- _DATA PROVIDED_
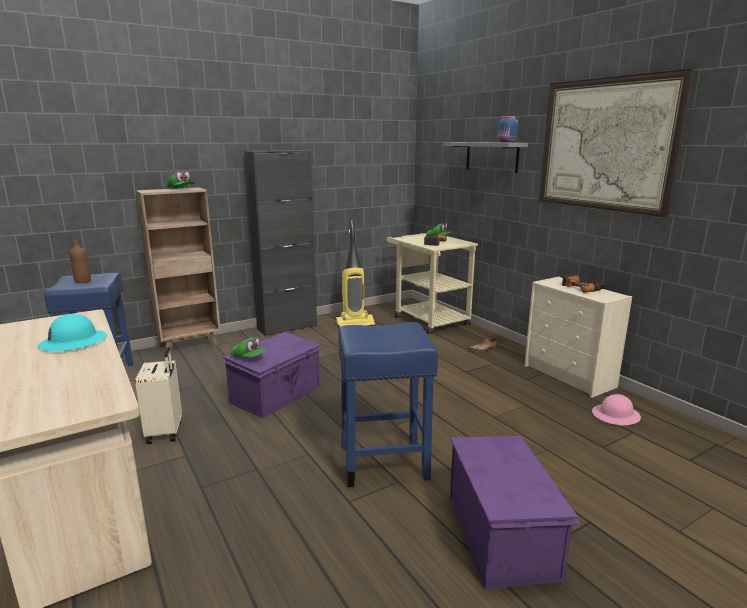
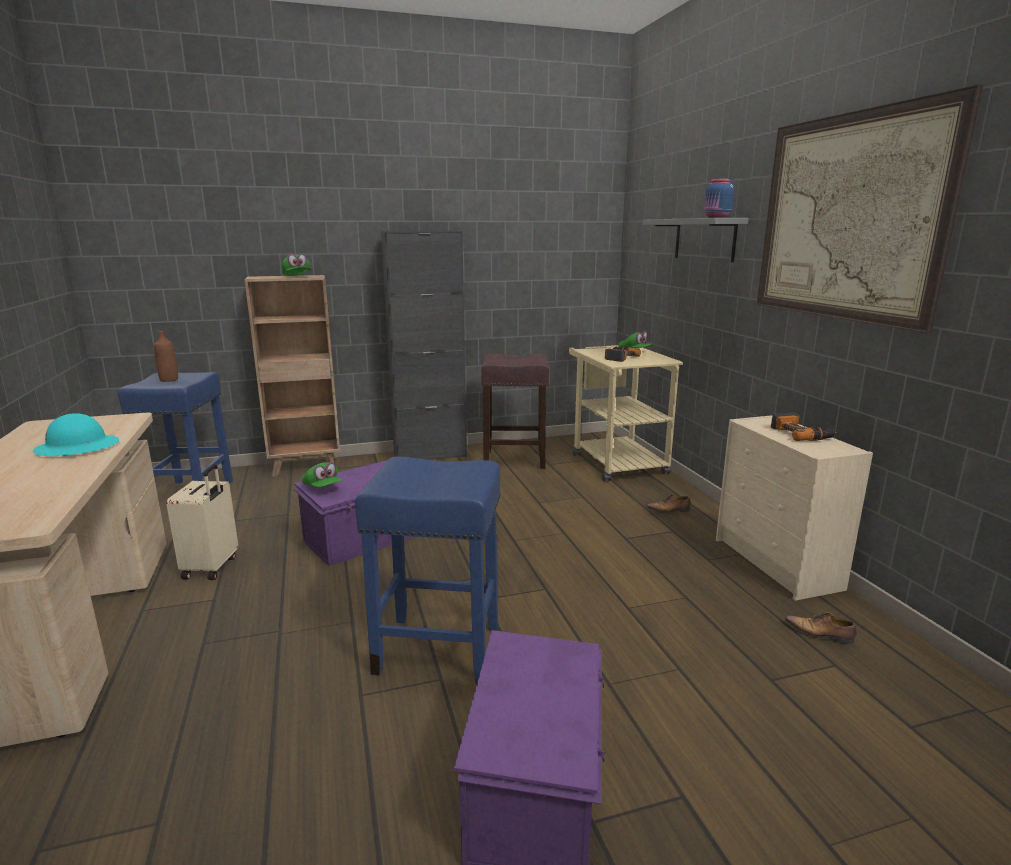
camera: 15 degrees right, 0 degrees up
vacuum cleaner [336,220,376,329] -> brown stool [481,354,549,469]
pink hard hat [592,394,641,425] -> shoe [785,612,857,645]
---
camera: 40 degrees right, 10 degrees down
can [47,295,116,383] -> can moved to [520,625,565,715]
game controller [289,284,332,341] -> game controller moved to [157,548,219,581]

- _ASSIGNED TASK_
I'd like the lines above from the one with "camera: 15 degrees right, 0 degrees up" up to and including the one with "pink hard hat" copied exactly, with no other lines.

- _EXERCISE RESPONSE_
camera: 15 degrees right, 0 degrees up
vacuum cleaner [336,220,376,329] -> brown stool [481,354,549,469]
pink hard hat [592,394,641,425] -> shoe [785,612,857,645]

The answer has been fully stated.